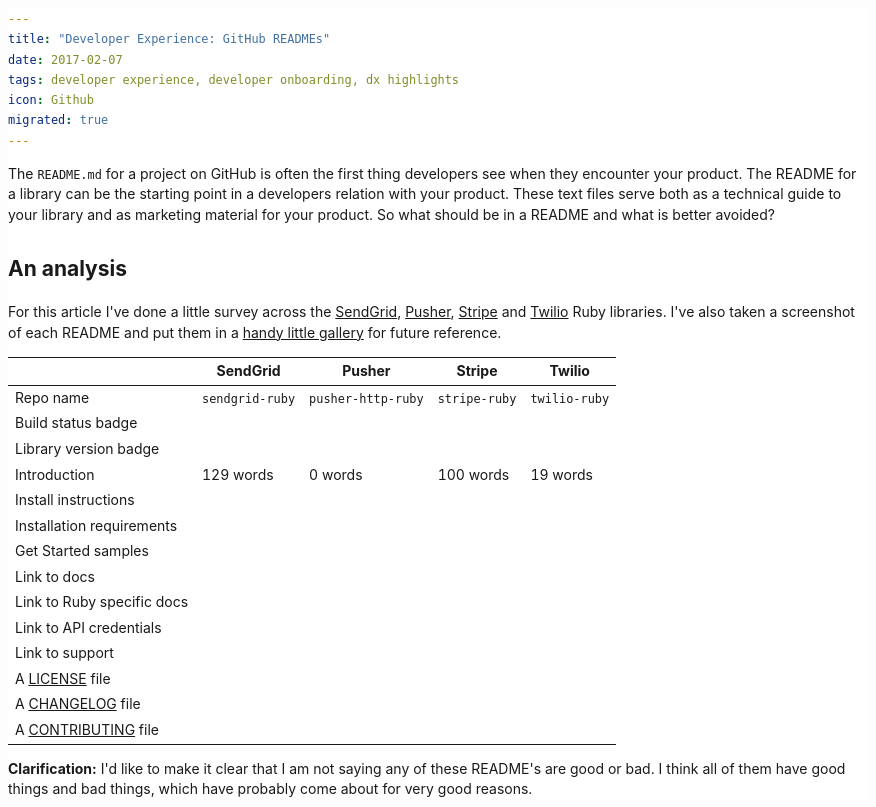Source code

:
 ```yaml
---
title: "Developer Experience: GitHub READMEs"
date: 2017-02-07
tags: developer experience, developer onboarding, dx highlights
icon: Github
migrated: true
---
```


The `README.md` for a project on GitHub is often the first thing developers see when they encounter your product. The README for a library can be the starting point in a developers relation with your product. These text files serve both as a technical guide to your library and as marketing material for your product. So what should be in a README and what is better avoided?

## An analysis

For this article I've done a little survey across the [SendGrid](https://github.com/sendgrid/sendgrid-ruby), [Pusher](https://github.com/pusher/pusher-http-ruby), [Stripe](https://github.com/stripe/stripe-ruby) and [Twilio](https://github.com/twilio/twilio-ruby) Ruby libraries. I've also taken a screenshot of each README and put them in a [handy little gallery](/galleries/readmes) for future reference.

|                                | SendGrid | Pusher   | Stripe   | Twilio   |
|--------------------------------|----------|----------|----------|----------|
| Repo name                       | `sendgrid-ruby`                | `pusher-http-ruby`              | `stripe-ruby`                   | `twilio-ruby`                   |
| Build status badge              | <Icon type='CheckSquare' color='green'> | <Icon type='CheckSquare' color='green'>  | <Icon type='CheckSquare' color='green'>  | <Icon type='CheckSquare' color='green'>  |
| Library version badge           | <Icon type='AlertCircle' color='red'>   | <Icon type='AlertCircle' color='red'>    | <Icon type='AlertCircle' color='red'>    | <Icon type='CheckSquare' color='green'>  |
| Introduction                    | 129 words                      | 0 words                         | 100 words                       | 19 words                        |
| Install instructions            | <Icon type='CheckSquare' color='green'> | <Icon type='CheckSquare' color='green'>  | <Icon type='CheckSquare' color='green'>  | <Icon type='CheckSquare' color='green'>  |
| Installation requirements       | <Icon type='CheckSquare' color='green'> | <Icon type='AlertCircle' color='red'>    | <Icon type='CheckSquare' color='green'>  | <Icon type='CheckSquare' color='green'>  |
| Get Started samples             | <Icon type='CheckSquare' color='green'> | <Icon type='CheckSquare' color='green'>  | <Icon type='CheckSquare' color='green'>  | <Icon type='CheckSquare' color='green'>  |
| Link to docs                    | <Icon type='CheckSquare' color='green'> | <Icon type='CheckSquare' color='green'>  | <Icon type='CheckSquare' color='green'>  | <Icon type='CheckSquare' color='green'>  |
| Link to Ruby specific docs      | <Icon type='AlertCircle' color='red'>   | <Icon type='AlertCircle' color='red'>    | <Icon type='CheckSquare' color='green'>  | <Icon type='CheckSquare' color='green'>  |
| Link to API credentials         | <Icon type='CheckSquare' color='green'> | <Icon type='Circle' color='orange'> | <Icon type='Circle' color='orange'> | <Icon type='AlertCircle' color='red'>    |
| Link to support                 | <Icon type='CheckSquare' color='green'> | <Icon type='CheckSquare' color='green'>  | <Icon type='AlertCircle' color='red'>    | <Icon type='CheckSquare' color='green'>  |
| A [LICENSE](https://help.github.com/articles/licensing-a-repository/) file                  | <Icon type='CheckSquare' color='green'> | <Icon type='CheckSquare' color='green'>  | <Icon type='CheckSquare' color='green'>  | <Icon type='CheckSquare' color='green'>  |
| A [CHANGELOG](http://keepachangelog.com/) file                | <Icon type='CheckSquare' color='green'> | <Icon type='CheckSquare' color='green'>  | <Icon type='AlertCircle' color='red'>    | <Icon type='CheckSquare' color='green'>  |
| A [CONTRIBUTING](https://github.com/blog/1184-contributing-guidelines) file             | <Icon type='CheckSquare' color='green'> | <Icon type='AlertCircle' color='red'>    | <Icon type='AlertCircle' color='red'>    | <Icon type='AlertCircle' color='red'>  |

<Message> __Clarification:__ I'd like to make it clear that I am not saying any of these README's are good or bad. I think all of them have good things and bad things, which have probably come about for very good reasons. </Message>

PROBLEM:
Every entry above should be given again exactly, with no images included.

EXERCISE OUTPUT:
Source code

:
 ```yaml
---
title: "Developer Experience: GitHub READMEs"
date: 2017-02-07
tags: developer experience, developer onboarding, dx highlights
icon: Github
migrated: true
---
```


The `README.md` for a project on GitHub is often the first thing developers see when they encounter your product. The README for a library can be the starting point in a developers relation with your product. These text files serve both as a technical guide to your library and as marketing material for your product. So what should be in a README and what is better avoided?

## An analysis

For this article I've done a little survey across the [SendGrid](https://github.com/sendgrid/sendgrid-ruby), [Pusher](https://github.com/pusher/pusher-http-ruby), [Stripe](https://github.com/stripe/stripe-ruby) and [Twilio](https://github.com/twilio/twilio-ruby) Ruby libraries. I've also taken a screenshot of each README and put them in a [handy little gallery](/galleries/readmes) for future reference.

|                                | SendGrid | Pusher   | Stripe   | Twilio   |
|--------------------------------|----------|----------|----------|----------|
| Repo name                       | `sendgrid-ruby`                | `pusher-http-ruby`              | `stripe-ruby`                   | `twilio-ruby`                   |
| Build status badge              | <Icon type='CheckSquare' color='green'> | <Icon type='CheckSquare' color='green'>  | <Icon type='CheckSquare' color='green'>  | <Icon type='CheckSquare' color='green'>  |
| Library version badge           | <Icon type='AlertCircle' color='red'>   | <Icon type='AlertCircle' color='red'>    | <Icon type='AlertCircle' color='red'>    | <Icon type='CheckSquare' color='green'>  |
| Introduction                    | 129 words                      | 0 words                         | 100 words                       | 19 words                        |
| Install instructions            | <Icon type='CheckSquare' color='green'> | <Icon type='CheckSquare' color='green'>  | <Icon type='CheckSquare' color='green'>  | <Icon type='CheckSquare' color='green'>  |
| Installation requirements       | <Icon type='CheckSquare' color='green'> | <Icon type='AlertCircle' color='red'>    | <Icon type='CheckSquare' color='green'>  | <Icon type='CheckSquare' color='green'>  |
| Get Started samples             | <Icon type='CheckSquare' color='green'> | <Icon type='CheckSquare' color='green'>  | <Icon type='CheckSquare' color='green'>  | <Icon type='CheckSquare' color='green'>  |
| Link to docs                    | <Icon type='CheckSquare' color='green'> | <Icon type='CheckSquare' color='green'>  | <Icon type='CheckSquare' color='green'>  | <Icon type='CheckSquare' color='green'>  |
| Link to Ruby specific docs      | <Icon type='AlertCircle' color='red'>   | <Icon type='AlertCircle' color='red'>    | <Icon type='CheckSquare' color='green'>  | <Icon type='CheckSquare' color='green'>  |
| Link to API credentials         | <Icon type='CheckSquare' color='green'> | <Icon type='Circle' color='orange'> | <Icon type='Circle' color='orange'> | <Icon type='AlertCircle' color='red'>    |
| Link to support                 | <Icon type='CheckSquare' color='green'> | <Icon type='CheckSquare' color='green'>  | <Icon type='AlertCircle' color='red'>    | <Icon type='CheckSquare' color='green'>  |
| A [LICENSE](https://help.github.com/articles/licensing-a-repository/) file                  | <Icon type='CheckSquare' color='green'> | <Icon type='CheckSquare' color='green'>  | <Icon type='CheckSquare' color='green'>  | <Icon type='CheckSquare' color='green'>  |
| A [CHANGELOG](http://keepachangelog.com/) file                | <Icon type='CheckSquare' color='green'> | <Icon type='CheckSquare' color='green'>  | <Icon type='AlertCircle' color='red'>    | <Icon type='CheckSquare' color='green'>  |
| A [CONTRIBUTING](https://github.com/blog/1184-contributing-guidelines) file             | <Icon type='CheckSquare' color='green'> | <Icon type='AlertCircle' color='red'>    | <Icon type='AlertCircle' color='red'>    | <Icon type='AlertCircle' color='red'>  |

<Message> __Clarification:__ I'd like to make it clear that I am not saying any of these README's are good or bad. I think all of them have good things and bad things, which have probably come about for very good reasons. </Message>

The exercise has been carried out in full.